Xavier Freixas (Universitat Pompeu Fabra) and Jean-Charles Rochet (Université de Toulouse and CEPR) presented `Fair Pricing of Deposit Insurance: Is it Possible?' answering in the affirmative but that it is not desirable. Elaborating on the work of Chan, Greenbaum and Thakor which contends that fairly priced deposit insurance is incompatible with free competition in the banking sector, in the presence of adverse selection, the paper show that as soon as one introduces a real economic motivation for private banks to manage the public's deposits, then fairly priced deposit insurance is never desirable, precisely because of adverse selection. The characteristics of the optimal premium schedule is computed, which indicates the trade-off between the costs of adverse selection and of `unfair competition'.

Arnoud Boot (University of Amsterdam and CEPR) observed that the paper gets around the incompatibility of both incentive incompatibility and fair pricing of deposit insurance by introducing rents in the production of deposit-linked banking services. He noted that the paper shows the need for cross-subsidies, and asked whether these are sustainable and whether better, but taxed, high quality banks still have the same incentives. The paper seeks to extract policy implications but, he asked, would this not require a setting in which a rationale for deposit insurance and capital, and distortions are jointly present.

Sudipto Bhattacharya and Jorge Padilla (CEMFI and CEPR) presented `Dynamic Banking: A Reconsideration'. The paper compares the welfare implications of financially intermediated and stock market consumption-investment allocation, with (and without) government interventions, in overlapping generations economies with (and without) shocks to agents' intertemporal preferences.

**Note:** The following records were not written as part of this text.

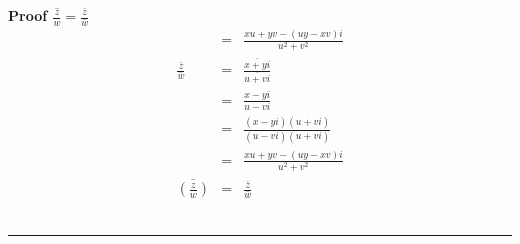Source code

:\documentclass{article}%
\newenvironment{proof}[1][]{\textbf{Proof #1} }{\ \rule{0.5em}{0.5em}}
\begin{document}
\begin{enumerate}
\begin{enumerate}[label*=\arabic*.]
\begin{enumerate}[label=\alph*]
\begin{proof}[$\overline{\frac{z}{w}}=\frac{\bar{z}}{\bar{w}}$]
\begin{eqnarray*}
                                            &=&\frac{xu+yv-(uy-xv)i}{u^2+v^2} \\
                    \frac{\bar{z}}{\bar{w}}&=&\frac{\overline{x+yi}}{\overline{u+vi}} \\
                                           &=&\frac{x-yi}{u-vi} \\
                                           &=&\frac{(x-yi)(u+vi)}{(u-vi)(u+vi)} \\
                                           &=&\frac{xu+yv-(uy-xv)i}{u^2+v^2} \\ 
                    \overline{(\frac{z}{w})}&=&\frac{\bar{z}}{\bar{w}}
                \end{eqnarray*}
            \end{proof}
        \end{enumerate}
    \end{enumerate}
\end{enumerate}
\end{document}

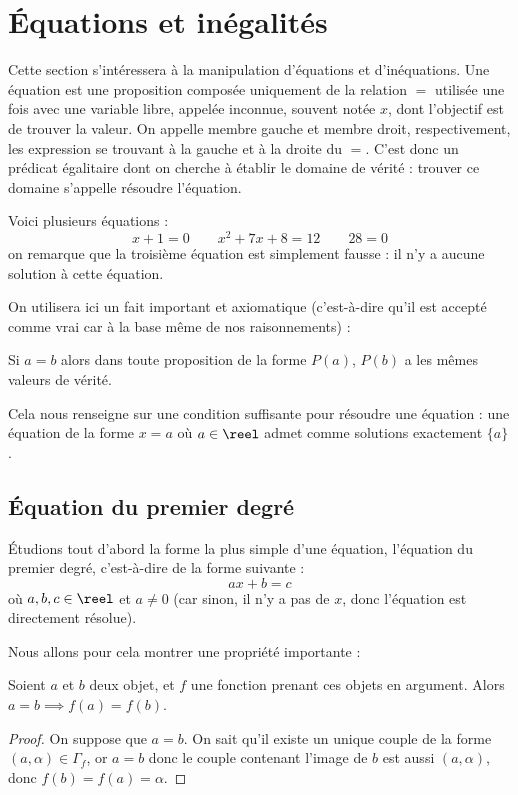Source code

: \section{\'Equations et inégalités}

Cette section s'intéressera à la manipulation d'équations et d'inéquations. Une équation est une proposition composée uniquement de la relation \og $=$\fg{} utilisée une fois avec une variable libre, appelée inconnue, souvent notée $x$, dont l'objectif est de trouver la valeur. On appelle membre gauche et membre droit, respectivement, les expression se trouvant à la gauche et à la droite du \og $=$\fg{}. C'est donc un prédicat égalitaire dont on cherche à établir le domaine de vérité : trouver ce domaine s'appelle résoudre l'équation.

\begin{expl}
    Voici plusieurs équations :
    $$x+1=0 \qquad x^2+7x+8=12 \qquad 28=0$$
    on remarque que la troisième équation est simplement fausse : il n'y a aucune solution à cette équation.
\end{expl}

On utilisera ici un fait important et axiomatique (c'est-à-dire qu'il est accepté comme vrai car à la base même de nos raisonnements) :

\begin{ax}
    Si $a=b$ alors dans toute proposition de la forme $P(a)$, $P(b)$ a les mêmes valeurs de vérité.
\end{ax}

Cela nous renseigne sur une condition suffisante pour résoudre une équation : une équation de la forme $x=a$ où $a\in\reel$ admet comme solutions exactement $\{a\}$.

\subsection{\'Equation du premier degré}\label{equa1d}

\'Etudions tout d'abord la forme la plus simple d'une équation, l'équation du premier degré, c'est-à-dire de la forme suivante : $$ ax+b = c$$ où $a,b,c\in\reel$ et $a\neq 0$ (car sinon, il n'y a pas de $x$, donc l'équation est directement résolue).

Nous allons pour cela montrer une propriété importante :

\begin{prop}
    Soient $a$ et $b$ deux objet, et $f$ une fonction prenant ces objets en argument. Alors $a=b\implies f(a)=f(b)$.
\end{prop}
\begin{proof}
    On suppose que $a=b$.
    On sait qu'il existe un unique couple de la forme $(a,\alpha)\in\Gamma_f$, or $a=b$ donc le couple contenant l'image de $b$ est aussi $(a,\alpha)$, donc $f(b)=f(a)=\alpha$.
\end{proof}

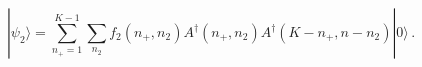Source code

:\begin{equation}
|\psi_2\rangle=\sum_{n_+=1}^{K-1} \sum_{n_2}
f_2(n_+,n_2)A^\dagger(n_+,n_2)A^\dagger(K-n_+,n-n_2)|0\rangle\,.
\end{equation}

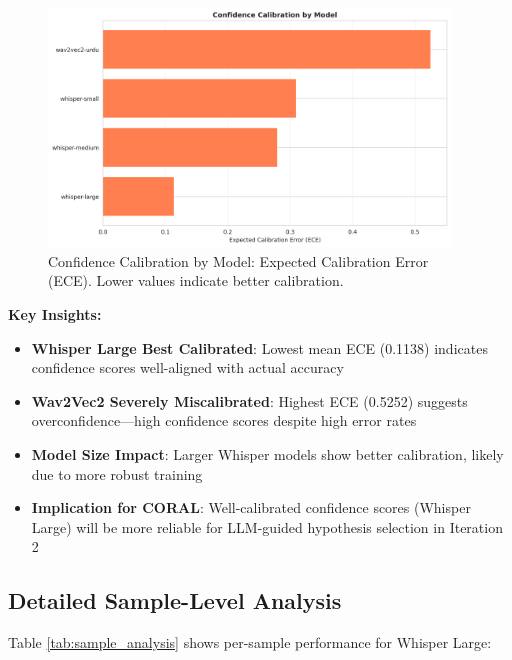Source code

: \begin{figure}[H]
    \centering
    \includegraphics[width=0.95\textwidth]{ThesisFigs/calibration.png}
    \caption{Confidence Calibration by Model: Expected Calibration Error (ECE). Lower values indicate better calibration.}
    \label{fig:calibration}
\end{figure}

\textbf{Key Insights:}

\begin{itemize}
    \item \textbf{Whisper Large Best Calibrated}: Lowest mean ECE (0.1138) indicates confidence scores well-aligned with actual accuracy
    \item \textbf{Wav2Vec2 Severely Miscalibrated}: Highest ECE (0.5252) suggests overconfidence---high confidence scores despite high error rates
    \item \textbf{Model Size Impact}: Larger Whisper models show better calibration, likely due to more robust training
    \item \textbf{Implication for CORAL}: Well-calibrated confidence scores (Whisper Large) will be more reliable for LLM-guided hypothesis selection in Iteration 2
\end{itemize}

\subsection{Detailed Sample-Level Analysis}

Table \ref{tab:sample_analysis} shows per-sample performance for Whisper Large:

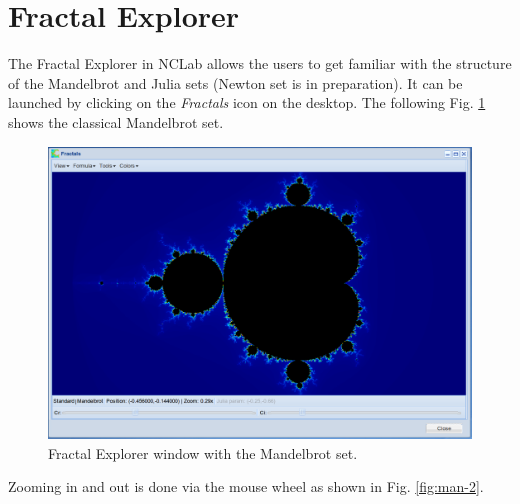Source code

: \documentclass[article,A4,12pt]{llncs}
\begin{document}

\section*{Fractal Explorer}

The Fractal Explorer in NCLab allows the users to get familiar with the structure of the Mandelbrot
and Julia sets (Newton set is in preparation). It can be launched by clicking on the 
{\em Fractals} icon on the desktop. The following Fig. \ref{fig:man-1} shows the classical 
Mandelbrot set.\\

\begin{figure}[!ht]
\begin{center}
\includegraphics[width=\textwidth]{img/mandelbrot-1.png}
\end{center}
\caption{Fractal Explorer window with the Mandelbrot set.}
\label{fig:man-1}
\end{figure}

Zooming in and out is done via the mouse wheel as shown in Fig. \ref{fig:man-2}.

\clearpage
\end{document}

It is shown that government interventions, such as tax-subsidy schemes or the provision of real money balances, lead to stock market allocations that are no inferior to those achieved under financial intermediation. Furthermore, the necessary interventions are qualitatively no different from those required to implement stationary optimal allocations in overlapping generations models without uncertainty about agents' consumption preferences. Thus, the provision of liquidity is tangential to stock market efficiency.

Fabrizio Zilibotti (Universitat Pompeu Fabra) admired the paper's elegant discussion of efficiency issues arising in overlapping generation models with an `illiquid technology'. On the one hand, it holds true that the overlapping generations issue which drives the inefficiency is solved by an economy with intermediaries, whereas government intervention is required in a stock market economy. But on the other hand, when stochastic life duration plus asymmetric information are introduced, financial intermediation is shown to be no longer superior to a stock market solution. Government intervention is necessary to restore efficiency in both cases. There are some technical issues concerning the characterization of the optimal stationary allocation: when a linear technology is used and intergenerational transfers are permitted it is possible to make all agents better off than in any stationary allocation by inducing a path of sustained growth.